### Task material

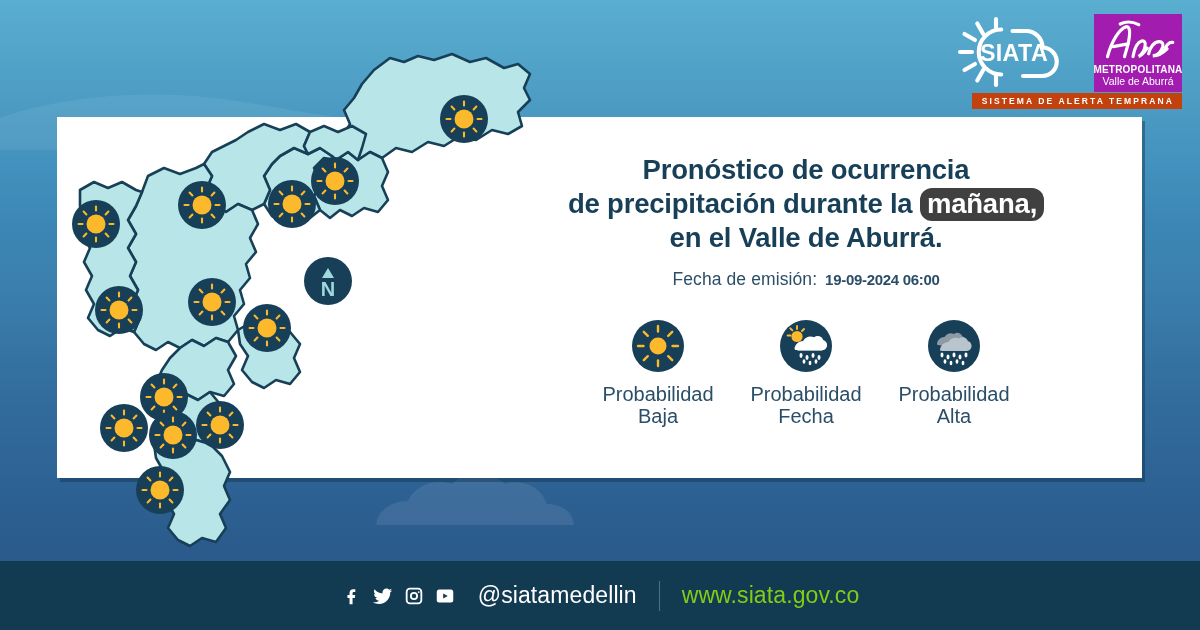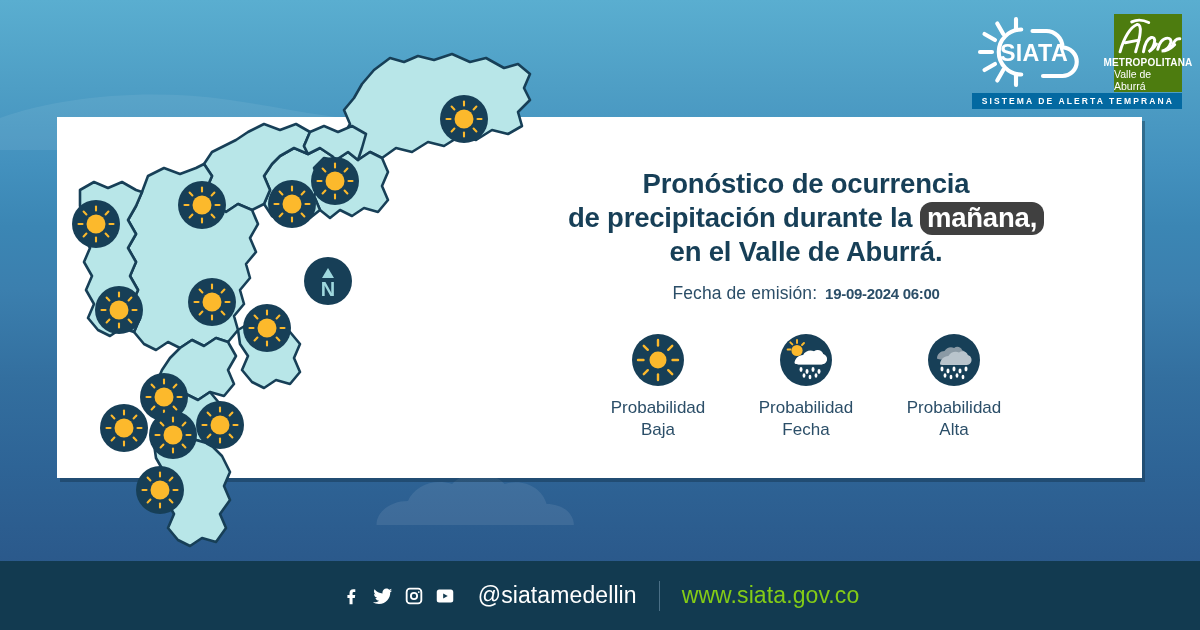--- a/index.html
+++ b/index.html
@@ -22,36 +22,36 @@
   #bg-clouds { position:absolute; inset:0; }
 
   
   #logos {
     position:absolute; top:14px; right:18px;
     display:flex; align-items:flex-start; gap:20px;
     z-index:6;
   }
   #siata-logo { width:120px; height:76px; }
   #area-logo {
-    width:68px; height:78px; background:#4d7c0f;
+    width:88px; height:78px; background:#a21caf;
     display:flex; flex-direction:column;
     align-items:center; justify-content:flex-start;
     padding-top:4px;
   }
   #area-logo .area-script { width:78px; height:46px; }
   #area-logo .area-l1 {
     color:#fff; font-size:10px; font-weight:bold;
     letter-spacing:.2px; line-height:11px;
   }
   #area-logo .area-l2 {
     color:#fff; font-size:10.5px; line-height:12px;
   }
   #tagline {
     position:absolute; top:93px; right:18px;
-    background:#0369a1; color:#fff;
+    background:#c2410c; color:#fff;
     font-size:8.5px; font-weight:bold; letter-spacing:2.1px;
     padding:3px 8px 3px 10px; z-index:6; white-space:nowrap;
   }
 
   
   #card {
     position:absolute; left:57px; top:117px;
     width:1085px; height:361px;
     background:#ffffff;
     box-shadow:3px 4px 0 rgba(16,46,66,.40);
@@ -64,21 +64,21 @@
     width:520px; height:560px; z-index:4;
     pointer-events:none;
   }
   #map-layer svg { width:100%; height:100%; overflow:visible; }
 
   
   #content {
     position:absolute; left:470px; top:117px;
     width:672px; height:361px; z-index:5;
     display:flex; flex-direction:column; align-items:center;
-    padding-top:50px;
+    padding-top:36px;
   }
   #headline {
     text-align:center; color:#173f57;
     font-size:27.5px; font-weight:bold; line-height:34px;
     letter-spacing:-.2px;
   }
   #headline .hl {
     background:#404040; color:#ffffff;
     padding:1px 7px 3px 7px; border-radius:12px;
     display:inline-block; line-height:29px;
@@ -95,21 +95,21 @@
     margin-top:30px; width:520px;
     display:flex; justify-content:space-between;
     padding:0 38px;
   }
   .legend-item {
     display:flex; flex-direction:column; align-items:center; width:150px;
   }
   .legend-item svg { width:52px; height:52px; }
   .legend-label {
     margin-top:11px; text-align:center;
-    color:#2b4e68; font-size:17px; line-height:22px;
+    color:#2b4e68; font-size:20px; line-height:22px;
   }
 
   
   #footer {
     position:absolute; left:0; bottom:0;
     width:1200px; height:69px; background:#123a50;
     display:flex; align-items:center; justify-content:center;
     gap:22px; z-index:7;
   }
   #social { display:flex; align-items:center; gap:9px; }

### Task to carry out
Could you show every line of the material that includes the string "left"?

### Problem solution
     position:absolute; left:57px; top:117px;
     position:absolute; left:470px; top:117px;
     position:absolute; left:0; bottom:0;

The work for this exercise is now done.